Originally built as Forbes’ own personal houseboat, Forbes Island was in business as a restaurant for nearly 20 years. To get onboard, diners took a small shuttle boat from Pier 39. Once there, they enjoyed views from the small lighthouse on deck or lounged beneath the real palm trees before dining on French food that some negative Yelpers compared to cruise cuisine.

Dean C/Yelp

The restaurant was first closed by a fire in 2013, and then again for maintenance in 2016. After reopening for a year, the restaurant closed quietly this spring for “temporary maintenance” according to a voicemail message from director of operations Pierre Bleuse. But now the line’s been disconnected and emails to management bounce back with an apology for the closure.

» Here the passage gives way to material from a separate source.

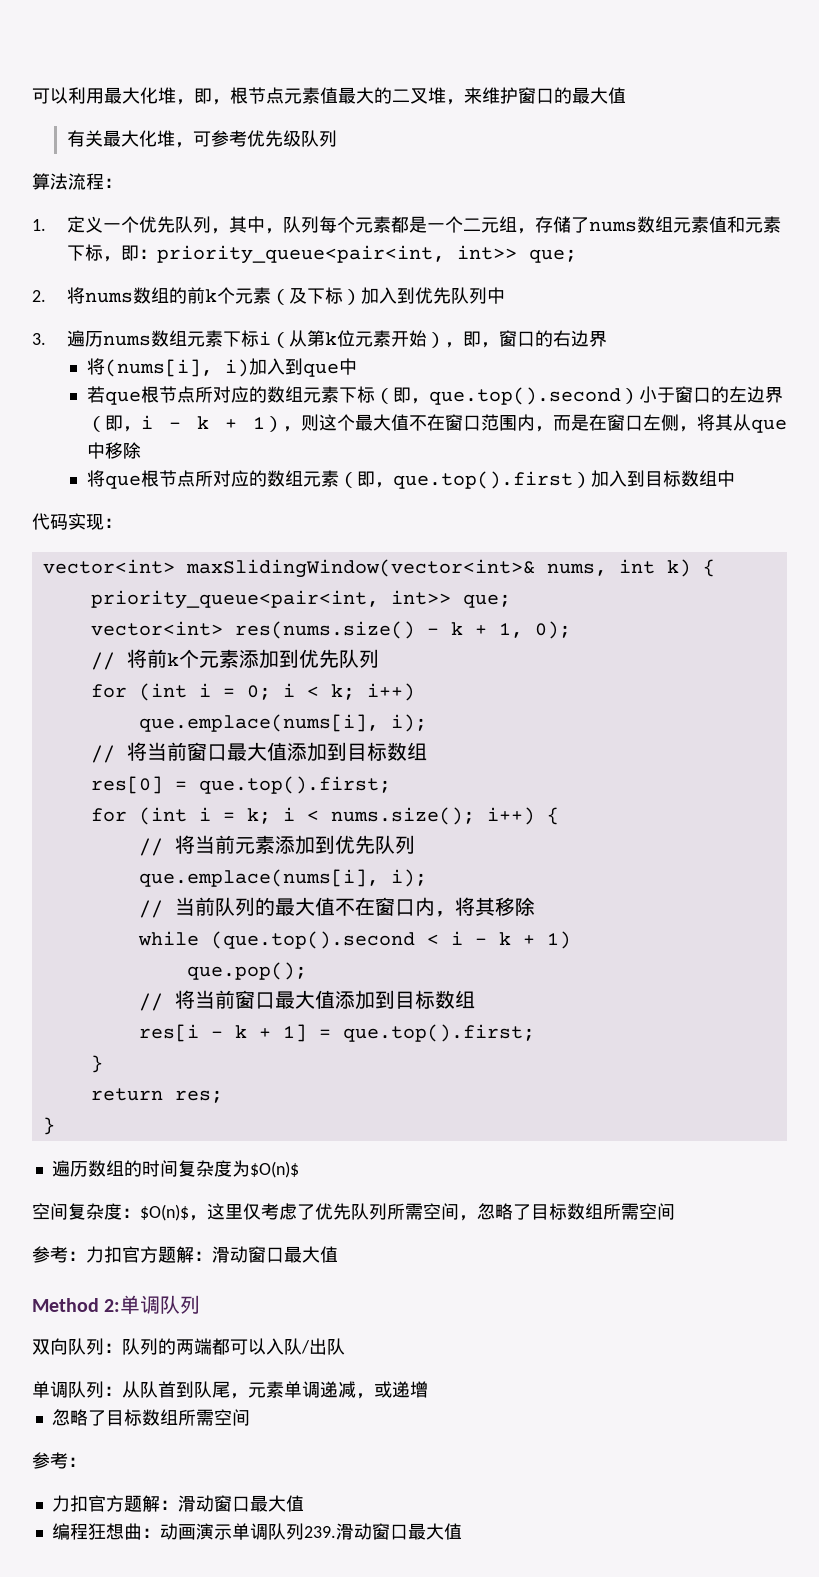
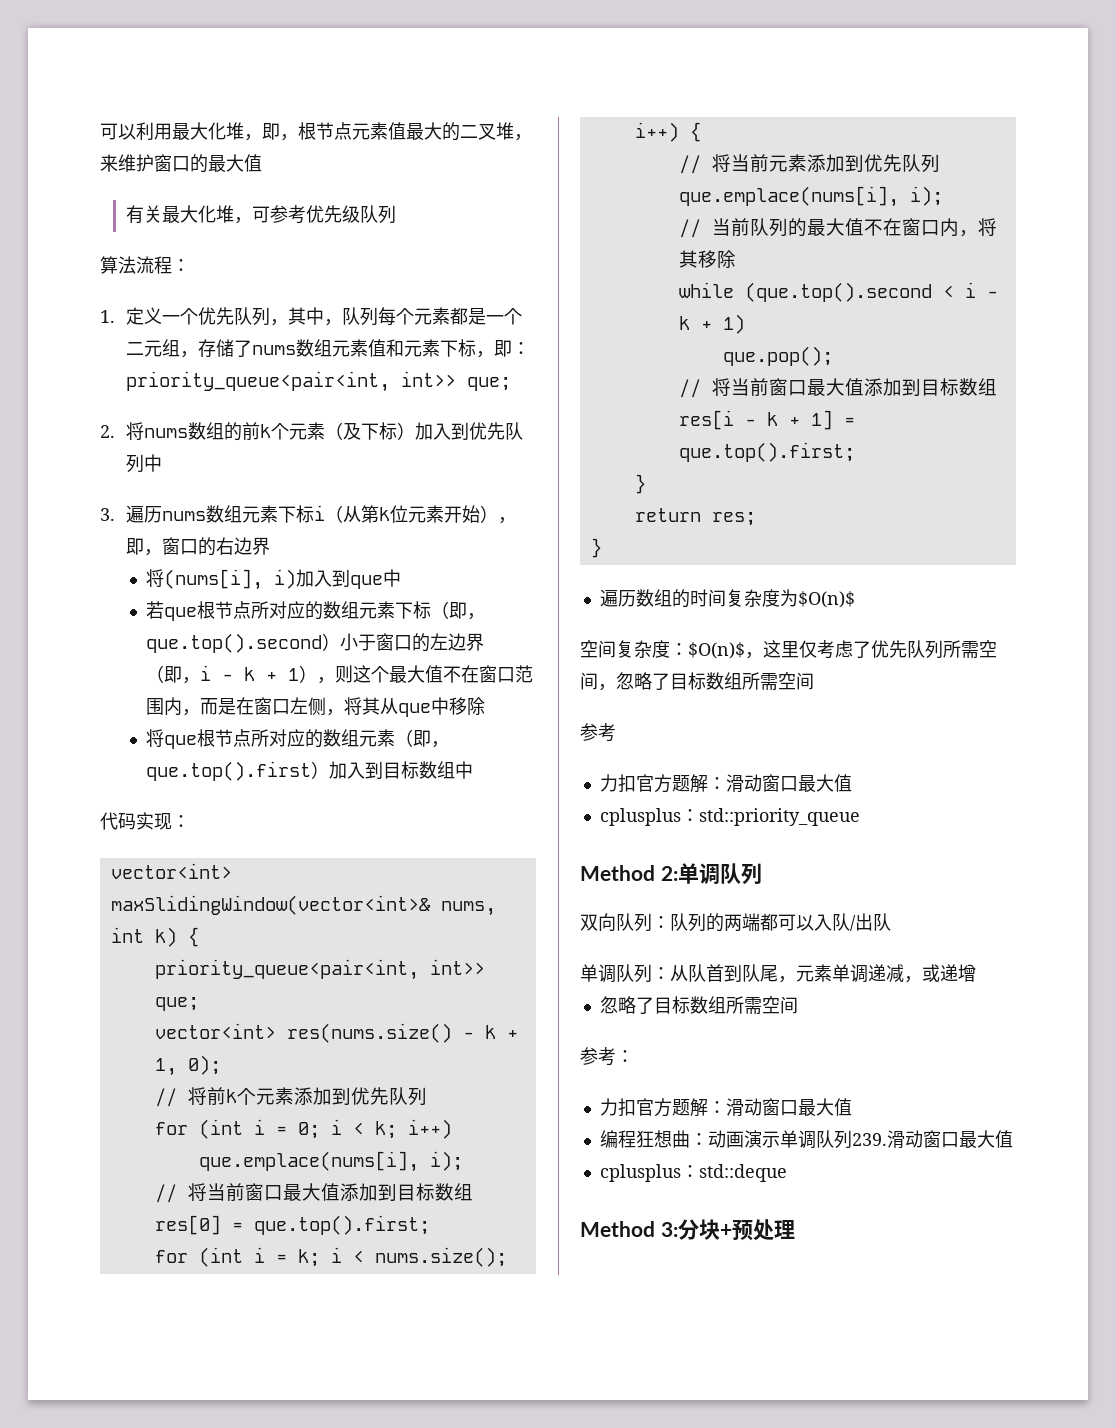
[68,1246,338,1263] ：力扣官方题解：滑动窗口最大值 -> [599,774,852,793] [599,808,860,826] // 力扣官方题解：滑动窗口最大值 // cplusplus：std::priority_queue
(462, 1531) none -> [599,1164,787,1182] [580,1219,795,1241] // cplusplus：std::deque // Method 3:分块+预处理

It’s been a long, strange voyage for Forbes Island. In 1975, namesake owner Forbes Kiddoo began construction on his 700-ton floating barge in Marin. He completed it five years later with touches like mirror-lined bedrooms, a hot tub with a waterfall, and actual sand from Carmel. Kiddoo later tried to sell the boat but couldn’t, then opted to market it as a model home for an entire development of floating “Nautalis Islands” — way before the idea of floating “seastead” islands took off with Silicon Valley libertarians.

In 1987, Forbes towed his island to Sausalito without permission, beginning a ticketed dinner series there, but prompting a battle to evict the barge from the San Francisco Bay altogether. Half Moon Bay later rejected Forbes’ offers to dock the island there, calling his barge a “monstrosity.” Finally, in 1999, Forbes Island took up residency at Pier 39.

“It was a great run,” says Pier 39’s Muzzin. But what lies ahead? Uncharted waters.